— Start —

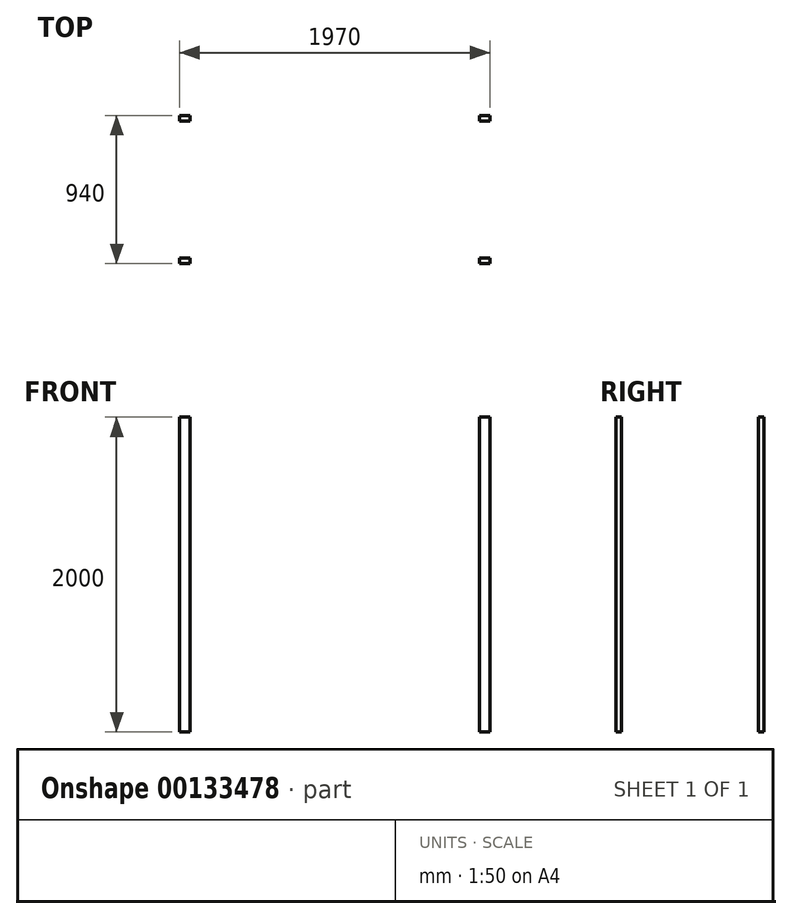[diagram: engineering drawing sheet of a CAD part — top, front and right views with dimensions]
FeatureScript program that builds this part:
annotation { "Feature Type Name" : "Feature", "Feature Type Description" : "" }
export const myFeature = defineFeature(function(context is Context, id is Id, definition is map)
    precondition{}
    {
        {
            var Q0;
            Q0=qCreatedBy(makeId("Top.planeOp"),FACE);
            var sketch = newSketch(context, id + "F0", { "sketchPlane" : qUnion([Q0])});
            skLineSegment(sketch, "E0.bottom", {"start": v(-94.95, 140.26) * mm, "end": v(-29.95, 140.26) * mm});
            skLineSegment(sketch, "E0.top", {"start": v(-94.95, 105.26) * mm, "end": v(-29.95, 105.26) * mm});
            skLineSegment(sketch, "E0.left", {"start": v(-94.95, 140.26) * mm, "end": v(-94.95, 105.26) * mm});
            skLineSegment(sketch, "E0.right", {"start": v(-29.95, 140.26) * mm, "end": v(-29.95, 105.26) * mm});
            skLineSegment(sketch, "E1.0.1.0", {"start": v(-94.95, -764.74) * mm, "end": v(-94.95, -799.74) * mm});
            skLineSegment(sketch, "E1.0.1.1", {"start": v(-94.95, -764.74) * mm, "end": v(-29.95, -764.74) * mm});
            skLineSegment(sketch, "E1.0.1.2", {"start": v(-29.95, -764.74) * mm, "end": v(-29.95, -799.74) * mm});
            skLineSegment(sketch, "E1.0.1.3", {"start": v(-94.95, -799.74) * mm, "end": v(-29.95, -799.74) * mm});
            skLineSegment(sketch, "E1.1.0.0", {"start": v(1810.05, 140.26) * mm, "end": v(1810.05, 105.26) * mm});
            skLineSegment(sketch, "E1.1.0.1", {"start": v(1810.05, 140.26) * mm, "end": v(1875.05, 140.26) * mm});
            skLineSegment(sketch, "E1.1.0.2", {"start": v(1875.05, 140.26) * mm, "end": v(1875.05, 105.26) * mm});
            skLineSegment(sketch, "E1.1.0.3", {"start": v(1810.05, 105.26) * mm, "end": v(1875.05, 105.26) * mm});
            skLineSegment(sketch, "E1.1.1.0", {"start": v(1810.05, -764.74) * mm, "end": v(1810.05, -799.74) * mm});
            skLineSegment(sketch, "E1.1.1.1", {"start": v(1810.05, -764.74) * mm, "end": v(1875.05, -764.74) * mm});
            skLineSegment(sketch, "E1.1.1.2", {"start": v(1875.05, -764.74) * mm, "end": v(1875.05, -799.74) * mm});
            skLineSegment(sketch, "E1.1.1.3", {"start": v(1810.05, -799.74) * mm, "end": v(1875.05, -799.74) * mm});
            skLineSegment(sketch, "E1.direction1", {"start": v(-94.95, 105.26) * mm, "end": v(1810.05, 105.26) * mm, "construction": true});
            skLineSegment(sketch, "E1.direction2", {"start": v(-94.95, 105.26) * mm, "end": v(-94.95, -799.74) * mm, "construction": true});
            skSolve(sketch);
        }
        {
            var Q0;
            Q0=makeQuery(id+"F0.imprint","IMPRINT",FACE,{"disambiguationData":[TD([[makeQuery(id+"F0.imprint","IMPRINT",EDGE,{"derivedFrom":sQuery(id+"F0.wireOp",EDGE,"E0.bottom")}),-1.0]])]});
            var Q1;
            Q1=makeQuery(id+"F0.imprint","IMPRINT",FACE,{"disambiguationData":[TD([[makeQuery(id+"F0.imprint","IMPRINT",EDGE,{"derivedFrom":sQuery(id+"F0.wireOp",EDGE,"E1.1.0.0")}),1.0]])]});
            var Q2;
            Q2=makeQuery(id+"F0.imprint","IMPRINT",FACE,{"disambiguationData":[TD([[makeQuery(id+"F0.imprint","IMPRINT",EDGE,{"derivedFrom":sQuery(id+"F0.wireOp",EDGE,"E1.1.1.0")}),1.0]])]});
            var Q3;
            Q3=makeQuery(id+"F0.imprint","IMPRINT",FACE,{"disambiguationData":[TD([[makeQuery(id+"F0.imprint","IMPRINT",EDGE,{"derivedFrom":sQuery(id+"F0.wireOp",EDGE,"E1.0.1.0")}),1.0]])]});
            extrude(context, id + "F1", {"entities" : qUnion([Q0, Q1, Q2, Q3]), "depth" : 2000 * mm});
        }
    });
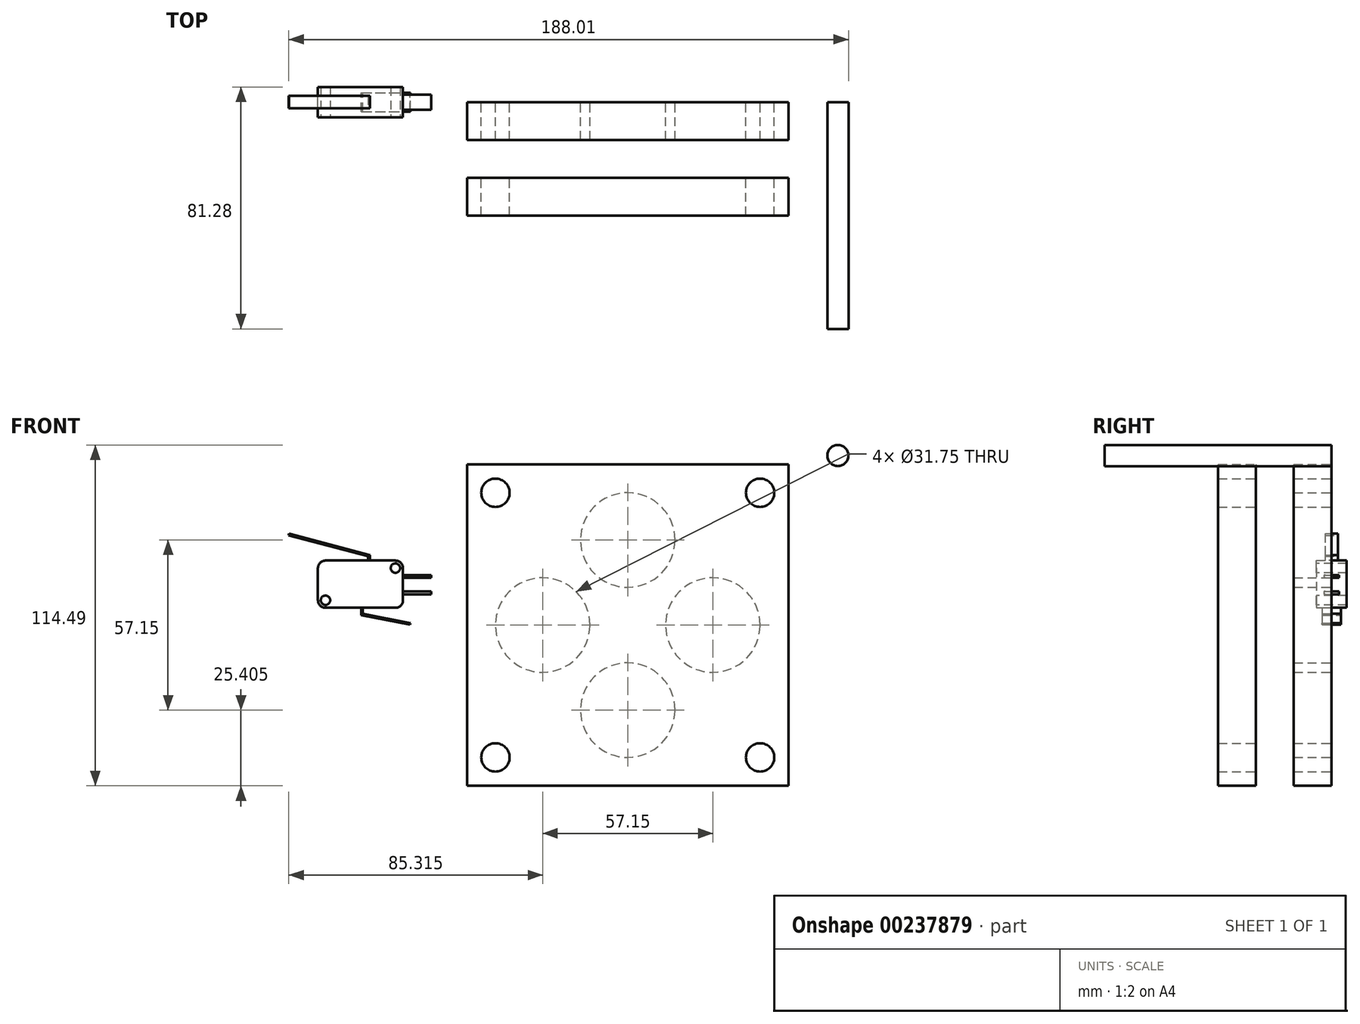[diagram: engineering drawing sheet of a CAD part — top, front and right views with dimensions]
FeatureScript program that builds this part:
annotation { "Feature Type Name" : "Feature", "Feature Type Description" : "" }
export const myFeature = defineFeature(function(context is Context, id is Id, definition is map)
    precondition{}
    {
        {
            var Q0;
            Q0=qCreatedBy(makeId("Front.planeOp"),FACE);
            var sketch = newSketch(context, id + "F0", { "sketchPlane" : qUnion([Q0])});
            skLineSegment(sketch, "E0.bottom", {"start": v(53.98, 53.98) * mm, "end": v(-53.98, 53.98) * mm});
            skLineSegment(sketch, "E0.top", {"start": v(53.98, -53.98) * mm, "end": v(-53.98, -53.98) * mm});
            skLineSegment(sketch, "E0.left", {"start": v(53.98, 53.98) * mm, "end": v(53.98, -53.98) * mm});
            skLineSegment(sketch, "E0.right", {"start": v(-53.98, 53.98) * mm, "end": v(-53.98, -53.98) * mm});
            skPoint(sketch, "E0.middle", {"position": v(0, 0) * mm});
            skCircle(sketch, "E1", {"center": v(0, 0) * mm, "radius": 28.58 * mm, "construction": true});
            skCircle(sketch, "E2", {"center": v(0, 28.58) * mm, "radius": 15.88 * mm});
            skCircle(sketch, "E3", {"center": v(28.58, 0) * mm, "radius": 15.88 * mm});
            skCircle(sketch, "E4", {"center": v(0, -28.58) * mm, "radius": 15.88 * mm});
            skCircle(sketch, "E5", {"center": v(-28.58, 0) * mm, "radius": 15.88 * mm});
            skCircle(sketch, "E6", {"center": v(-44.45, 44.45) * mm, "radius": 4.76 * mm});
            skCircle(sketch, "E7", {"center": v(44.45, 44.45) * mm, "radius": 4.76 * mm});
            skLineSegment(sketch, "E8", {"start": v(-44.45, 44.45) * mm, "end": v(44.45, 44.45) * mm});
            skCircle(sketch, "E9.MirrorC", {"center": v(-44.45, -44.45) * mm, "radius": 4.76 * mm});
            skCircle(sketch, "E10.MirrorC", {"center": v(44.45, -44.45) * mm, "radius": 4.76 * mm});
            skSolve(sketch);
        }
        {
            var Q0;
            Q0 = qSketchRegion(id + "F0", true);
            extrude(context, id + "F1", {"entities" : qUnion([Q0]), "depth" : 12.7 * mm});
        }
        {
            var Q0;
            Q0=qCreatedBy(makeId("Front.planeOp"),FACE);
            cPlane(context, id + "F2", {"entities" : qUnion([Q0]), "cplaneType" : CPlaneType.OFFSET, "offset" : 25.4 * mm, "width" : 152.4 * mm, "height" : 152.4 * mm});
        }
        {
            var Q0;
            Q0=qCreatedBy(id+"F2.planeOp",FACE);
            var sketch = newSketch(context, id + "F3", { "sketchPlane" : qUnion([Q0])});
            skLineSegment(sketch, "E11.bottom", {"start": v(53.97, 53.98) * mm, "end": v(-53.98, 53.98) * mm});
            skLineSegment(sketch, "E11.top", {"start": v(53.98, -53.98) * mm, "end": v(-53.97, -53.98) * mm});
            skLineSegment(sketch, "E11.left", {"start": v(53.97, 53.98) * mm, "end": v(53.98, -53.98) * mm});
            skLineSegment(sketch, "E11.right", {"start": v(-53.98, 53.98) * mm, "end": v(-53.97, -53.98) * mm});
            skPoint(sketch, "E11.middle", {"position": v(0, 0) * mm});
            skCircle(sketch, "E12", {"center": v(44.45, 44.45) * mm, "radius": 4.76 * mm});
            skCircle(sketch, "E13.MirrorC", {"center": v(-44.45, 44.45) * mm, "radius": 4.76 * mm});
            skCircle(sketch, "E14.MirrorC", {"center": v(-44.45, -44.45) * mm, "radius": 4.76 * mm});
            skCircle(sketch, "E15.MirrorC", {"center": v(44.45, -44.45) * mm, "radius": 4.76 * mm});
            skSolve(sketch);
        }
        {
            var Q0;
            Q0 = qSketchRegion(id + "F3", true);
            extrude(context, id + "F4", {"entities" : qUnion([Q0]), "depth" : 12.7 * mm});
        }
        {
            var Q0;
            Q0=qCreatedBy(makeId("Front.planeOp"),FACE);
            var sketch = newSketch(context, id + "F5", { "sketchPlane" : qUnion([Q0])});
            skCircle(sketch, "E16", {"center": v(70.56, 56.95) * mm, "radius": 3.56 * mm});
            skSolve(sketch);
        }
        {
            var Q0;
            Q0=makeQuery(id+"F5.imprint","IMPRINT",FACE,{"disambiguationData":[TD([[makeQuery(id+"F5.imprint","IMPRINT",EDGE,{"derivedFrom":sQuery(id+"F5.wireOp",EDGE,"E16")}),1.0]])]});
            var Q1;
            Q1=sQuery(id+"F5.wireOp",EDGE,"E16");
            extrude(context, id + "F6", {"entities" : qUnion([Q0]), "surfaceEntities" : qUnion([Q1]), "depth" : 76.2 * mm, "offsetDistance" : 25.4 * mm});
        }
        {
            var Q0;
            Q0=qCreatedBy(makeId("Front.planeOp"),FACE);
            var sketch = newSketch(context, id + "F7", { "sketchPlane" : qUnion([Q0])});
            skLineSegment(sketch, "E17.bottom", {"start": v(-104.07, 21.67) * mm, "end": v(-75.5, 21.67) * mm});
            skLineSegment(sketch, "E17.top", {"start": v(-104.07, 5.8) * mm, "end": v(-75.5, 5.8) * mm});
            skLineSegment(sketch, "E17.left", {"start": v(-104.07, 21.67) * mm, "end": v(-104.07, 5.8) * mm});
            skLineSegment(sketch, "E17.right", {"start": v(-75.5, 21.67) * mm, "end": v(-75.5, 5.8) * mm});
            skSolve(sketch);
        }
        {
            var Q0;
            Q0 = qSketchRegion(id + "F7", true);
            extrude(context, id + "F8", {"entities" : qUnion([Q0]), "endBound" : BoundingType.SYMMETRIC, "depth" : 10.16 * mm, "offsetDistance" : 25.4 * mm});
        }
        {
            var Q0;
            Q0=makeQuery(id+"F8.opExtrude","SWEPT_EDGE",EDGE,{"disambiguationData":[OSD([sQuery(id+"F7.wireOp",EDGE,"E17.bottom"),sQuery(id+"F7.wireOp",EDGE,"E17.left")])]});
            var Q1;
            Q1=makeQuery(id+"F8.opExtrude","SWEPT_EDGE",EDGE,{"disambiguationData":[OSD([sQuery(id+"F7.wireOp",EDGE,"E17.top"),sQuery(id+"F7.wireOp",EDGE,"E17.left")])]});
            var Q2;
            Q2=makeQuery(id+"F8.opExtrude","SWEPT_EDGE",EDGE,{"disambiguationData":[OSD([sQuery(id+"F7.wireOp",EDGE,"E17.top"),sQuery(id+"F7.wireOp",EDGE,"E17.right")])]});
            var Q3;
            Q3=makeQuery(id+"F8.opExtrude","SWEPT_EDGE",EDGE,{"disambiguationData":[OSD([sQuery(id+"F7.wireOp",EDGE,"E17.bottom"),sQuery(id+"F7.wireOp",EDGE,"E17.right")])]});
            fillet(context, id + "F9", {"entities" : qUnion([Q0, Q1, Q2, Q3]), "radius" : 2.54 * mm, "tangentPropagation" : true, "allowEdgeOverflow" : false});
        }
        {
            var Q0;
            Q0=makeQuery(id+"F8.opExtrude","CAP_FACE",FACE,{"disambiguationData":[OSD([sQuery(id+"F7.wireOp",EDGE,"E17.bottom"),sQuery(id+"F7.wireOp",EDGE,"E17.top"),sQuery(id+"F7.wireOp",EDGE,"E17.left"),sQuery(id+"F7.wireOp",EDGE,"E17.right")])],"isStart":false});
            var sketch = newSketch(context, id + "F10", { "sketchPlane" : qUnion([Q0])});
            skCircle(sketch, "E18", {"center": v(-101.53, 8.34) * mm, "radius": 1.59 * mm});
            skCircle(sketch, "E19", {"center": v(-78.04, 19.13) * mm, "radius": 1.59 * mm});
            skSolve(sketch);
        }
        {
            var Q0;
            Q0 = qSketchRegion(id + "F10", true);
            extrude(context, id + "F11", {"entities" : qUnion([Q0]), "operationType" : NewBodyOperationType.REMOVE, "oppositeDirection" : true, "depth" : 25.4 * mm, "offsetDistance" : 25.4 * mm});
        }
        {
            var Q0;
            Q0=qCreatedBy(makeId("Front.planeOp"),FACE);
            var sketch = newSketch(context, id + "F12", { "sketchPlane" : qUnion([Q0])});
            skLineSegment(sketch, "E20", {"start": v(-89.47, 6.13) * mm, "end": v(-89.47, 3.35) * mm});
            skLineSegment(sketch, "E21", {"start": v(-89.47, 3.35) * mm, "end": v(-73.09, 0.11) * mm});
            skLineSegment(sketch, "E22.0", {"start": v(-88.96, 3.76) * mm, "end": v(-72.99, 0.61) * mm});
            skLineSegment(sketch, "E22.1", {"start": v(-88.96, 6.13) * mm, "end": v(-88.96, 3.76) * mm});
            skLineSegment(sketch, "E23", {"start": v(-73.09, 0.11) * mm, "end": v(-72.99, 0.61) * mm});
            skLineSegment(sketch, "E24", {"start": v(-89.47, 6.13) * mm, "end": v(-88.96, 6.13) * mm});
            skSolve(sketch);
        }
        {
            var Q0;
            Q0=makeQuery(id+"F12.imprint","IMPRINT",FACE,{"disambiguationData":[TD([[makeQuery(id+"F12.imprint","IMPRINT",EDGE,{"derivedFrom":sQuery(id+"F12.wireOp",EDGE,"E20")}),1.0]])]});
            extrude(context, id + "F13", {"entities" : qUnion([Q0]), "operationType" : NewBodyOperationType.ADD, "endBound" : BoundingType.SYMMETRIC, "depth" : 6.35 * mm, "offsetDistance" : 25.4 * mm});
        }
        {
            var Q0;
            Q0=qCreatedBy(makeId("Front.planeOp"),FACE);
            var sketch = newSketch(context, id + "F14", { "sketchPlane" : qUnion([Q0])});
            skLineSegment(sketch, "E25.bottom", {"start": v(-76.16, 16.83) * mm, "end": v(-66.01, 16.83) * mm});
            skLineSegment(sketch, "E25.top", {"start": v(-76.16, 15.84) * mm, "end": v(-66.01, 15.84) * mm});
            skLineSegment(sketch, "E25.left", {"start": v(-76.16, 16.83) * mm, "end": v(-76.16, 15.84) * mm});
            skLineSegment(sketch, "E25.right", {"start": v(-66.01, 16.83) * mm, "end": v(-66.01, 15.84) * mm});
            skLineSegment(sketch, "E26.bottom", {"start": v(-76.34, 11.3) * mm, "end": v(-66.01, 11.3) * mm});
            skLineSegment(sketch, "E26.top", {"start": v(-76.34, 10.3) * mm, "end": v(-66.01, 10.3) * mm});
            skLineSegment(sketch, "E26.left", {"start": v(-76.34, 11.3) * mm, "end": v(-76.34, 10.3) * mm});
            skLineSegment(sketch, "E26.right", {"start": v(-66.01, 11.3) * mm, "end": v(-66.01, 10.3) * mm});
            skSolve(sketch);
        }
        {
            var Q0;
            Q0 = qSketchRegion(id + "F14", true);
            extrude(context, id + "F15", {"entities" : qUnion([Q0]), "operationType" : NewBodyOperationType.ADD, "endBound" : BoundingType.SYMMETRIC, "depth" : 5.08 * mm, "offsetDistance" : 25.4 * mm});
        }
        {
            var Q0;
            Q0=qCreatedBy(makeId("Front.planeOp"),FACE);
            var sketch = newSketch(context, id + "F16", { "sketchPlane" : qUnion([Q0])});
            skLineSegment(sketch, "E27", {"start": v(-87.18, 19.67) * mm, "end": v(-87.18, 23.08) * mm});
            skLineSegment(sketch, "E28", {"start": v(-87.18, 23.08) * mm, "end": v(-113.9, 30.15) * mm});
            skLineSegment(sketch, "E29.0", {"start": v(-86.55, 23.57) * mm, "end": v(-113.73, 30.76) * mm});
            skLineSegment(sketch, "E29.1", {"start": v(-86.55, 19.67) * mm, "end": v(-86.55, 23.57) * mm});
            skLineSegment(sketch, "E30", {"start": v(-113.9, 30.15) * mm, "end": v(-113.73, 30.76) * mm});
            skLineSegment(sketch, "E31", {"start": v(-87.18, 19.67) * mm, "end": v(-86.55, 19.67) * mm});
            skSolve(sketch);
        }
        {
            var Q0;
            Q0 = qSketchRegion(id + "F16", true);
            extrude(context, id + "F17", {"entities" : qUnion([Q0]), "operationType" : NewBodyOperationType.ADD, "endBound" : BoundingType.SYMMETRIC, "depth" : 4.2 * mm, "offsetDistance" : 25.4 * mm});
        }
    });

— End —

Please pick out every line in the rows above that contains the string "BoundingType", and copy each of those lines in full.

▶ Response
            extrude(context, id + "F8", {"entities" : qUnion([Q0]), "endBound" : BoundingType.SYMMETRIC, "depth" : 10.16 * mm, "offsetDistance" : 25.4 * mm});
            extrude(context, id + "F13", {"entities" : qUnion([Q0]), "operationType" : NewBodyOperationType.ADD, "endBound" : BoundingType.SYMMETRIC, "depth" : 6.35 * mm, "offsetDistance" : 25.4 * mm});
            extrude(context, id + "F15", {"entities" : qUnion([Q0]), "operationType" : NewBodyOperationType.ADD, "endBound" : BoundingType.SYMMETRIC, "depth" : 5.08 * mm, "offsetDistance" : 25.4 * mm});
            extrude(context, id + "F17", {"entities" : qUnion([Q0]), "operationType" : NewBodyOperationType.ADD, "endBound" : BoundingType.SYMMETRIC, "depth" : 4.2 * mm, "offsetDistance" : 25.4 * mm});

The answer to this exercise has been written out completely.